Introduction: Optogenetics has shown great promise as a direct neuromodulatory therapy for halting seizure activity in various animal models of epilepsy. However, light delivery into the brain is still a major practical challenge that needs to be addressed before future clinical translation. Not only does light delivery into the brain require surgically implanted hardware that can be invasive, but it is also difficult to illuminate large or multiple structures due to light scatter and attenuation. We have bypassed the challenges of external light delivery by directly coupling a bioluminescent light source to an inhibitory opsin as a single fusion protein, which we term an inhibitory luminopsin (iLMO). iLMO2 was previously shown to inhibit neural activity in response to both external light illumination and a chemical substrate, coelenterazine (CTZ).

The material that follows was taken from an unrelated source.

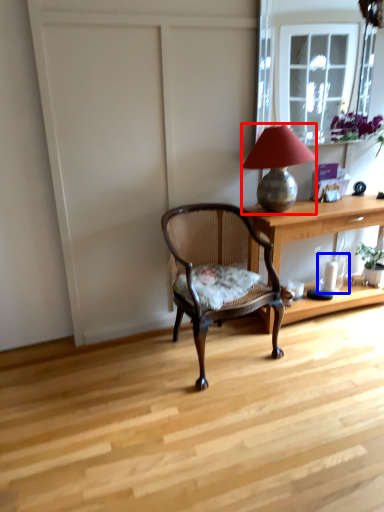
Question: Among these objects, which one is farthest to the camera, lamp (highlighted by a red box) or glass vase (highlighted by a blue box)?

Choices:
 (A) lamp
 (B) glass vase

Answer: (B)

Methods: The ability of iLMO to suppress seizure activity was tested in the context of two acute models of epilepsy. Acute focal discharges were induced by injection of bicuculline into the dorsal hippocampus of rats while acute generalized seizures were induced by intraperitoneal injection of pentylenetetrazol (PTZ). The ability of iLMO2 to suppress epileptic discharges was tested by expressing iLMO2 in pyramidal cells of CA1 and CA3 and injecting CTZ mixed with bicuculline through a chronically implanted cannula-electrode. The ability of iLMO2 to suppress behavioral seizures was investigated by expressing iLMO2 in the granule cells of the dentate gyrus and/or the anterior nucleus of the thalamus and administering CTZ before an intraperitoneal injection of PTZ.
Results: iLMO activation in the hippocampus was shown to acutely suppress bicuculline-induced epileptic discharges, increase the time to seizure onset, and reduce the maximum discharge frequency. Optogenetic inhibition of granule cells of the dentate gyrus and/or the anterior nucleus of the thalamus with iLMO2 was able to reduce the total seizure duration and mortality associated with systemic PTZ administration.

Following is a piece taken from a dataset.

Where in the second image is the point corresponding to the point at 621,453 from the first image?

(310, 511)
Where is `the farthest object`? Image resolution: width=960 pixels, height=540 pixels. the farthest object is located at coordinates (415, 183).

Conclusions: We have developed and applied a novel optogenetic probe that is capable of non-invasive, hardware-independent inhibition of neural activity that will add to the versatility, scalability, and practicality of utilizing optogenetic approaches for halting seizure activity in vivo.
Patient Care: This work helps to address challenges of using optogenetics in vivo, which will help translate these approaches into clinical therapies.
Learning Objectives: Luminopsins are novel optogenetic tools that can be utilized for non-invasive control of seizure activity in vivo.